The album starts off with “Lolita,” a rumbly mess of distortion, following in the steps of Dinosaur Jr. and Sonic Youth. Frontman Mike Polizze does a half Perry Farrell, half J Mascis on the mic, wailing every now and then. Tons of bendy guitar notes and screeches fill out Purling Hiss’ sound, satisfying all the noise geeks out there.
“Mercury Retrograde” would go great with a ’90s flick; picture a psuedo-hippie chick swaying and spinning around in braids, nose piercings and Doc Martens. Think Rayanne from My So-Called Life. The song itself sports a Pixies-style bassline, reminiscent of “Here Comes Your Man.”
“Rat Race” is a good example of what made ’90s alt rock so good: all the pop mastery of the ’80s with rad, disorted instruments. Polizze’s commentary on staying up in a world constantly trying to keep you down is both inspirational and bittersweet. This is a good candidate for Track 1 on your next “Want To Sleep For 24 Hours” mixed cassette.
This album is surprisingly varied, with guitar-centric tracks like “Face Down” and “Water On Mars;” the band shows everything it’s got. Sure, they can make a lot of noise, but it’s thoughtful, tasteful and makes a lot of sense to balance out the record.

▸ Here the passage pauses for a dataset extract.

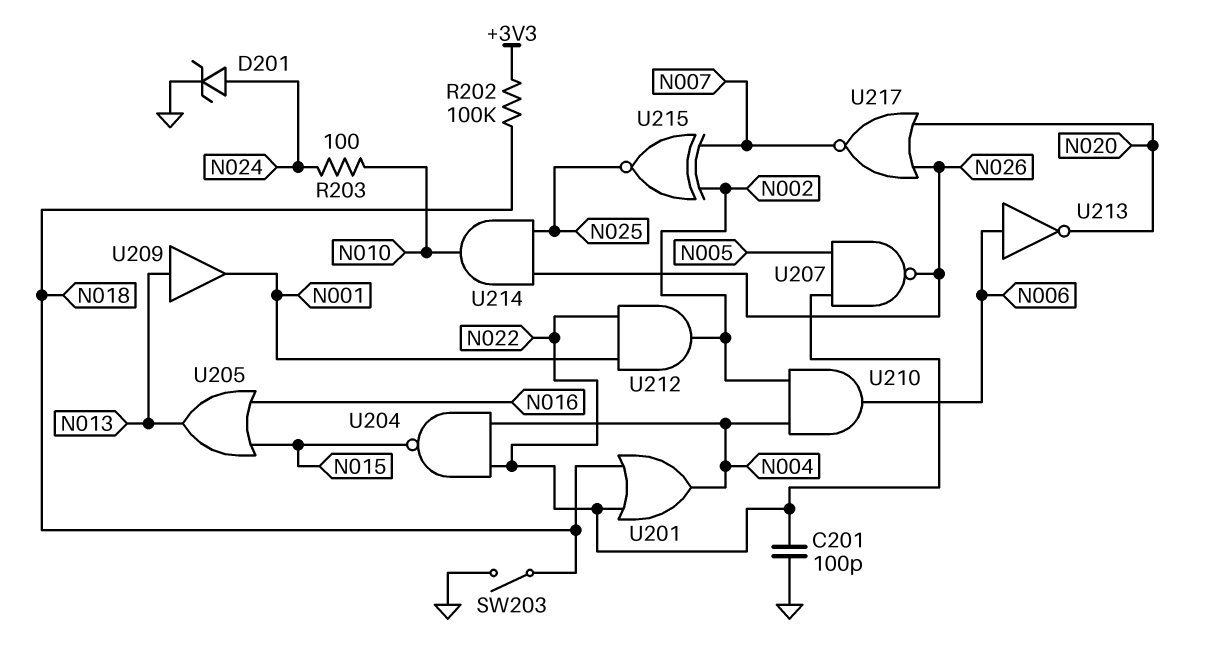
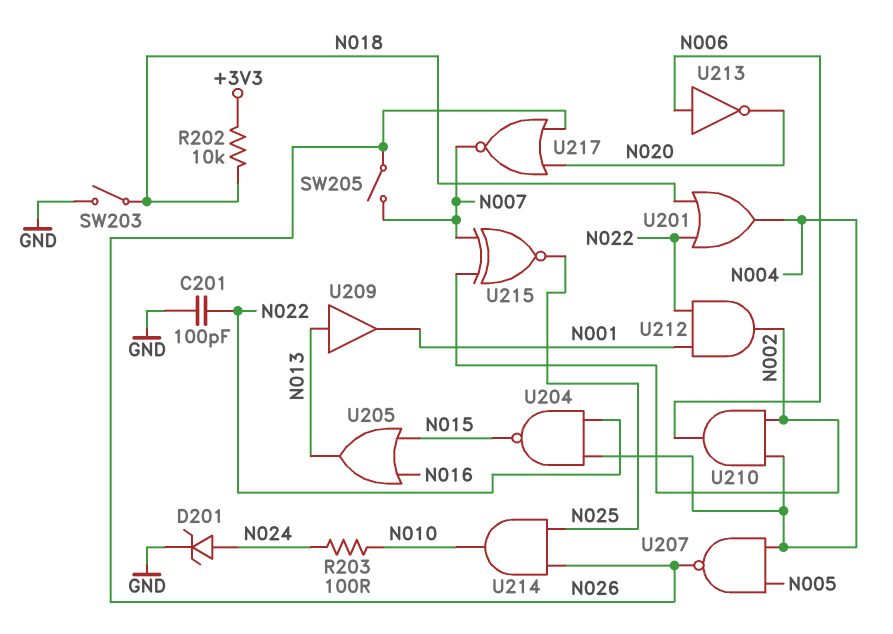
R202: 100k (+3V3, N018) -> 10k (+3V3, N018)
SW205: none -> switch (N007, N026)
U207: NAND (in N005, in N022, out N026) -> NAND (in N004, in N005, out N026)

Water On Mars was released in the right time and place. That’s not to say Polizze’s baby wouldn’t make it, let’s say, in 2004– but 2013 is a great time for musicians to break the standard pop conventions being picked up by the indie world. Loud, wailey rock n’ roll is not just a Jack White thing anymore. Purling Hiss welcomes both old and new as long there’s enough effect pedals and ampage to satisfy their guitars’ hunger.